公式ドキュメントに従うと、sailをインストーする環境がローカル環境にある前提でlaravelをインストールする説明でした。私はWindows環境でsailをインストーする環境がローカルにありませんでしたし、なるべくWindows環境は汚さないで利用したい。

その他の情報を検索

ネットでlaravelsailwsldockerなどのキーワードを組み合わせて調べてみると別のインストール方法がありました。
wslでubuntuなどのLinux端末を開いて任意のディレクトリで下記コマンドを実行します。

$ curl -s "https://laravel.build/example-app" | bash

そうすると数分後にexample-appディレクトリが作成されて配下にdockerのlaravel環境が出来上がっていました。
Laravelの環境は簡単に出来上がったのですが、スターターキットを利用したいのでその方法はどうすればよいか謎でした。
上記のコマンドが何を行っているかを説明する記事があり下記コマンドを実行すると中身がわかるようです。末尾のbashcatに変更するだけです。

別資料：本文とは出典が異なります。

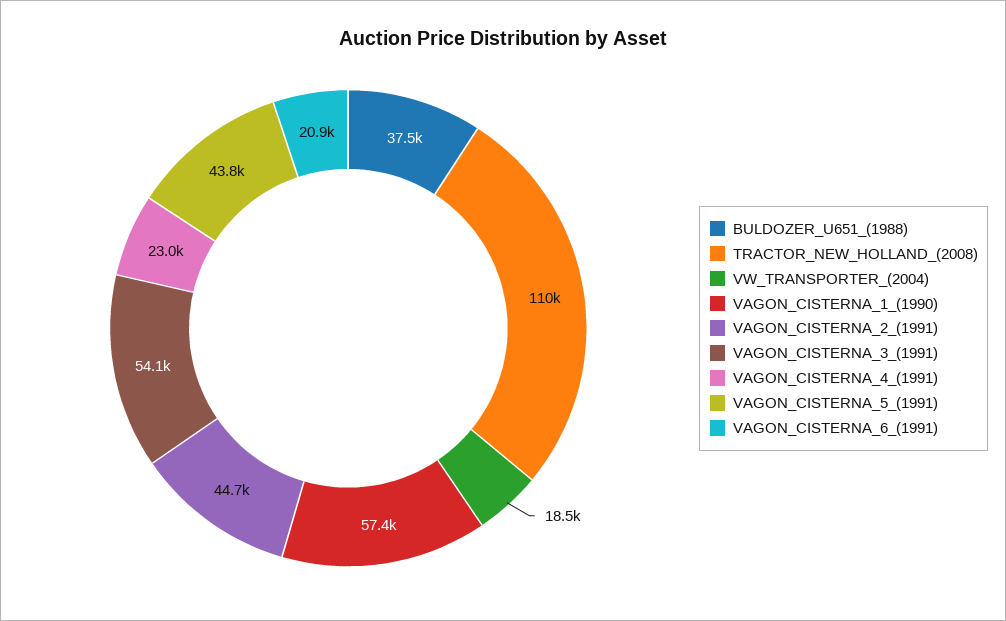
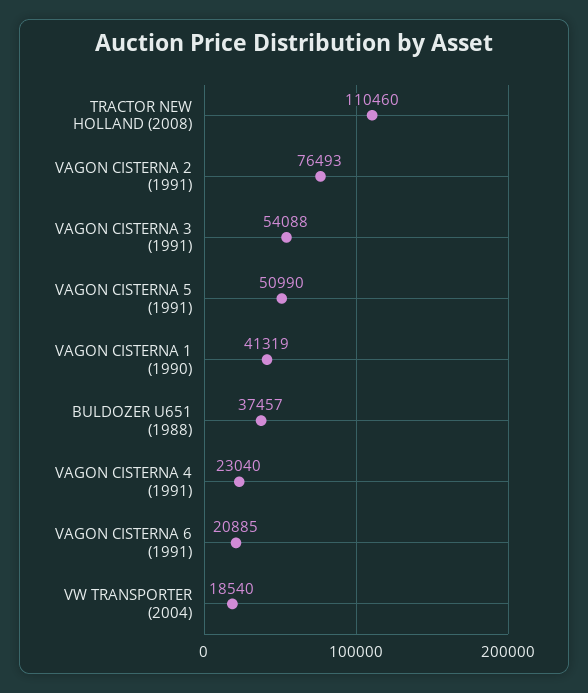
  {
    "BULDOZER_U651_(1988)": 37457,
    "TRACTOR_NEW_HOLLAND_(2008)": 110460,
    "VW_TRANSPORTER_(2004)": 18540,
-   "VAGON_CISTERNA_1_(1990)": 57400,
+   "VAGON_CISTERNA_1_(1990)": 41319,
-   "VAGON_CISTERNA_2_(1991)": 44700,
+   "VAGON_CISTERNA_2_(1991)": 76493,
    "VAGON_CISTERNA_3_(1991)": 54088,
    "VAGON_CISTERNA_4_(1991)": 23040,
-   "VAGON_CISTERNA_5_(1991)": 43800,
+   "VAGON_CISTERNA_5_(1991)": 50990,
    "VAGON_CISTERNA_6_(1991)": 20885
  }

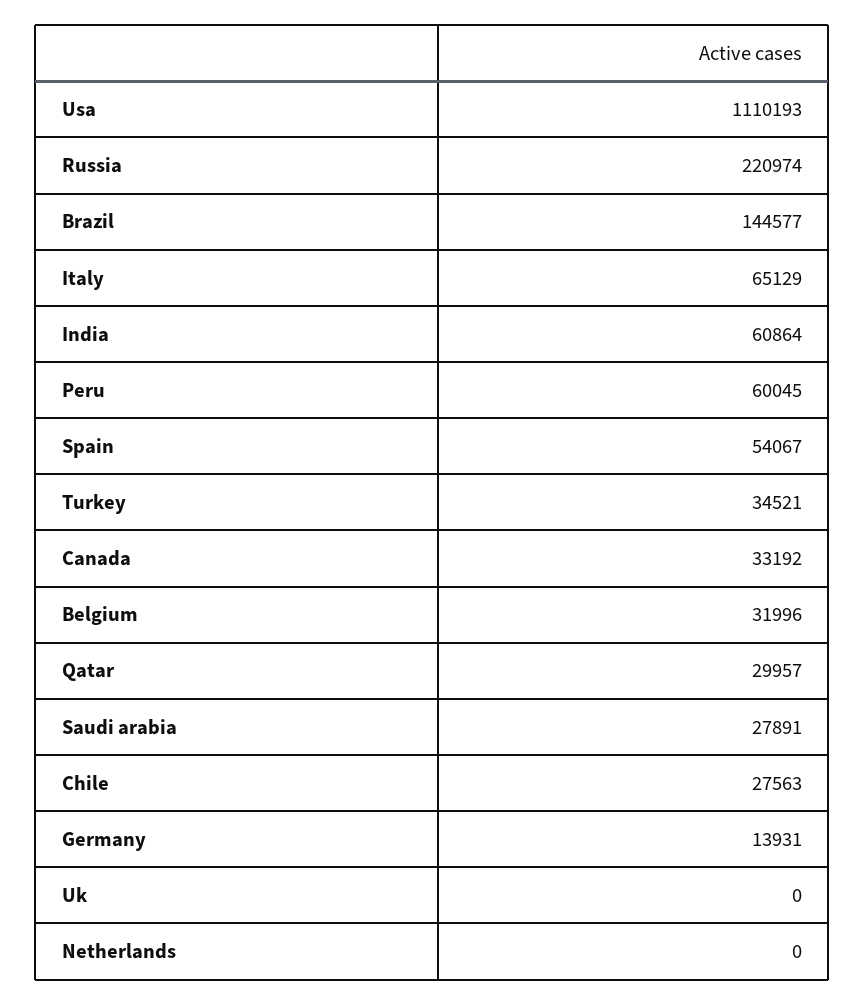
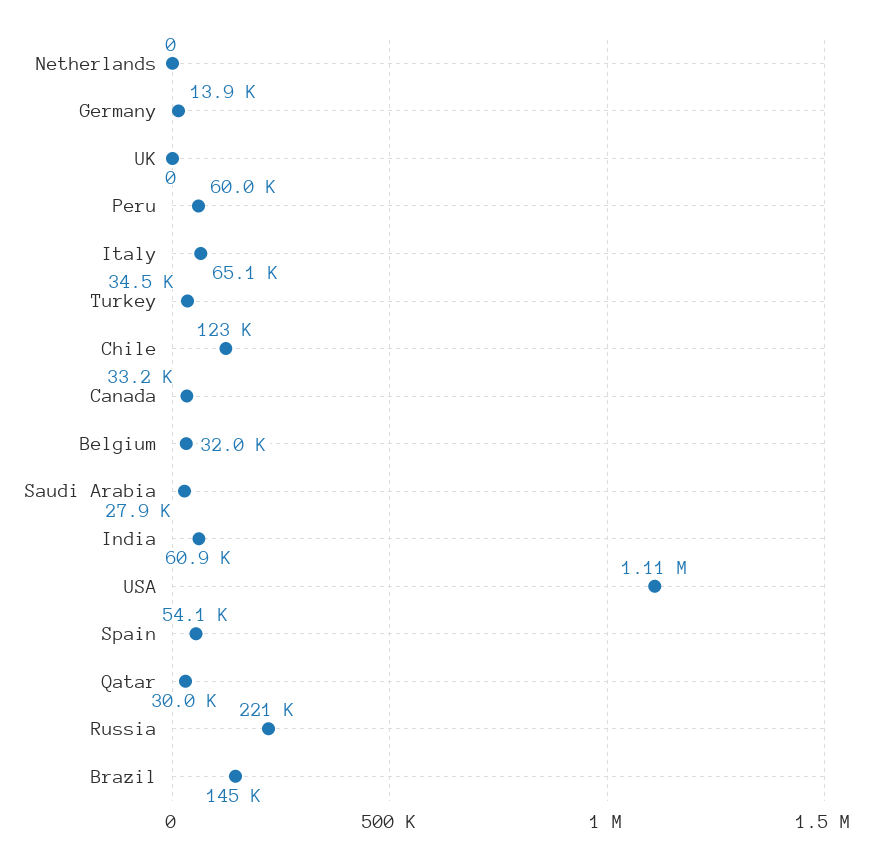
  {
    "Usa": 1110193,
    "Russia": 220974,
    "Brazil": 144577,
    "Italy": 65129,
    "India": 60864,
    "Peru": 60045,
    "Spain": 54067,
    "Turkey": 34521,
    "Canada": 33192,
    "Belgium": 31996,
    "Qatar": 29957,
    "Saudi arabia": 27891,
-   "Chile": 27563,
+   "Chile": 123000,
    "Germany": 13931,
    "Uk": 0,
    "Netherlands": 0
  }

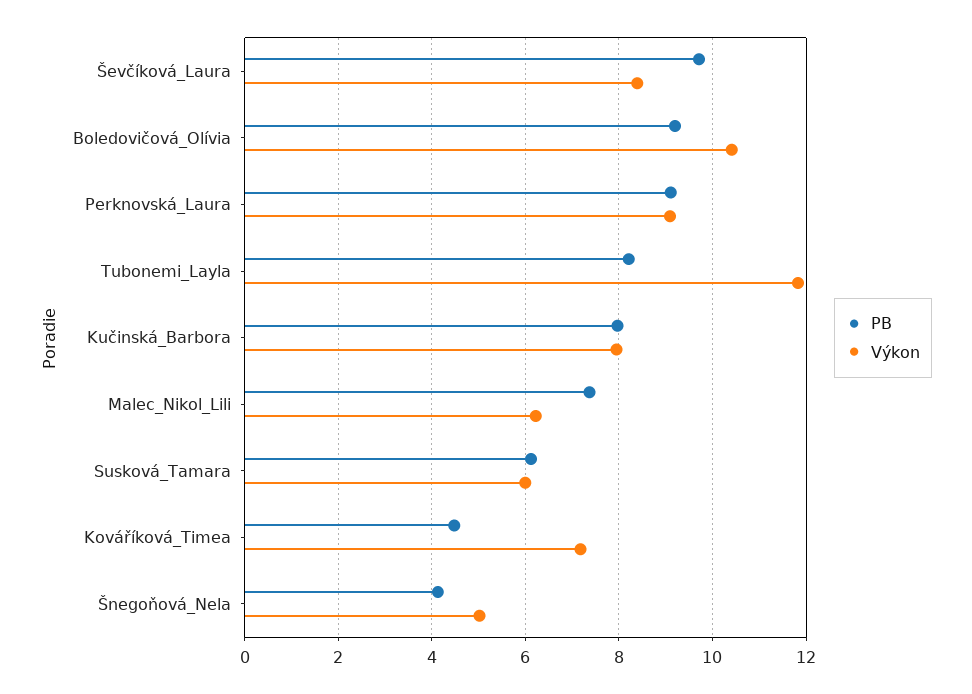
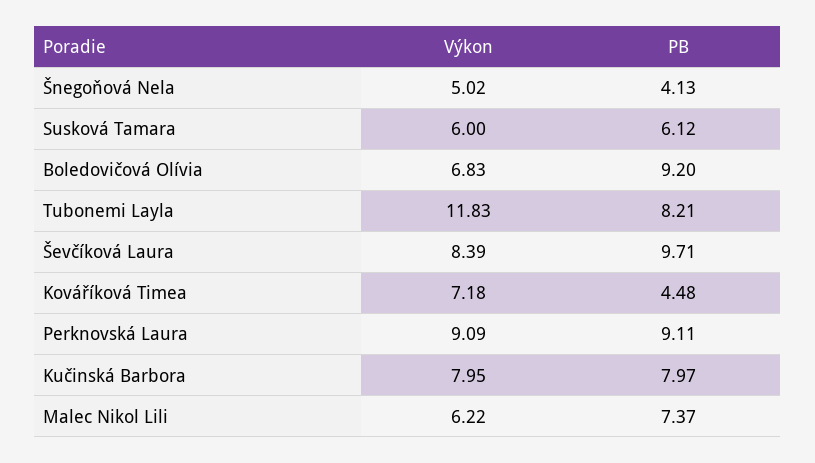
  {
    "PB": {
      "Ševčíková_Laura": 9.71,
      "Boledovičová_Olívia": 9.2,
      "Perknovská_Laura": 9.11,
      "Tubonemi_Layla": 8.21,
      "Kučinská_Barbora": 7.97,
      "Malec_Nikol_Lili": 7.37,
      "Susková_Tamara": 6.12,
      "Kováříková_Timea": 4.48,
      "Šnegoňová_Nela": 4.13
    },
    "Výkon": {
      "Ševčíková_Laura": 8.39,
-     "Boledovičová_Olívia": 10.4,
+     "Boledovičová_Olívia": 6.83,
      "Perknovská_Laura": 9.09,
      "Tubonemi_Layla": 11.83,
      "Kučinská_Barbora": 7.95,
      "Malec_Nikol_Lili": 6.22,
      "Susková_Tamara": 6,
      "Kováříková_Timea": 7.18,
      "Šnegoňová_Nela": 5.02
    }
  }

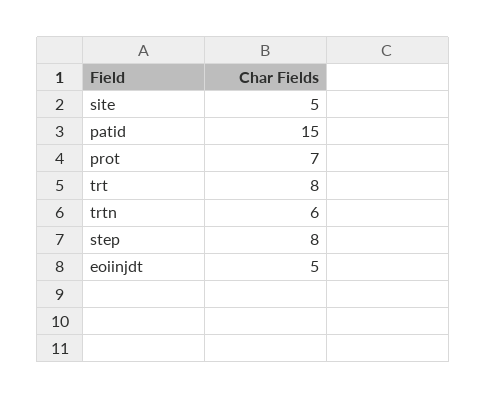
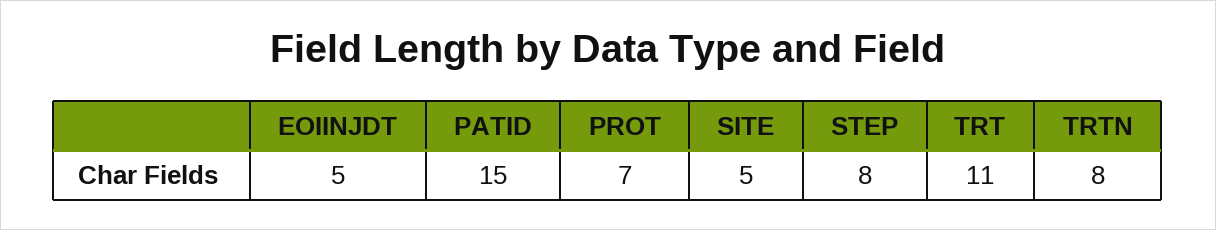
  {
    "site": 5,
    "patid": 15,
    "prot": 7,
-   "trt": 8,
+   "trt": 11,
-   "trtn": 6,
+   "trtn": 8,
    "step": 8,
    "eoiinjdt": 5
  }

$ curl -s "https://laravel.build/example-app" | cat

ずらりとbashで実行するスクリプトが表示されました。
中身はdockerが起動していて、dockerのコマンドを実施し、root権限で任意のディレクトリ配下の権限を再帰的に変更するもののようです。

Dockerのコマンドが何をしているか調査

docker run --rm \
    --pull=always \
    -v "$(pwd)":/opt \
    -w /opt \
    laravelsail/php84-composer:latest \
    bash -c "laravel new example-app --no-interaction && cd example-app && php ./artisan sail:install --with=mysql,redis,meilisearch,mailpit,selenium "

上記のコマンドは主にlaravelsail/php84-composer:latestをコンテナとして起動して、そのコンテナでbash -c "laravel new example-app --no-interaction && cd example-app && php ./artisan sail:install --with=mysql,redis,meilisearch,mailpit,selenium "を実行するもののようです。dockerはイメージをダウロードしてそこからコンテナを起動するという理解でしたが、ネットからイメージを参照してコンテナが起動出来るんですね。
コンテナとして指定しているのは必要最低限のphpcomposerが使えるイメージとのこと。
コンテナで実行されるコマンドは公式ドキュメントに記載されているインストールコマンドのようです。
--no-interactionというオプションを外したらいいのかなとも思ったのですが結果は変わらずスターターキットの選択肢は現れません

Dockerのコマンドオプションを調べる

-itオプションを使用するとインタティクモードで起動出来るようです。

docker run --rm \
    --pull=always \
    -v "$(pwd)":/opt \
    -w /opt \
    -it \
    laravelsail/php84-composer:latest \
    /bin/bash

これを実行すると指定したコンテナのbashが使える状態になりました。

Laravelをインストール

あとは最初のLaravelのインストールコマンドを実行して

# laravel new example-app

見事、スターターキットの選択肢が表示されました。あとは望むスターターキットを選択して最後に下記コマンドでインストールするだけです。

# cd example-app && php ./artisan sail:install

exitとタイプするとコンテナからubuntuの端末に戻ってきます。最後に権限を変更します。

$ cd example-app
$ sudo chown -R $USER: .

これでネットで調べたスクリプトを手動で実行出来ました。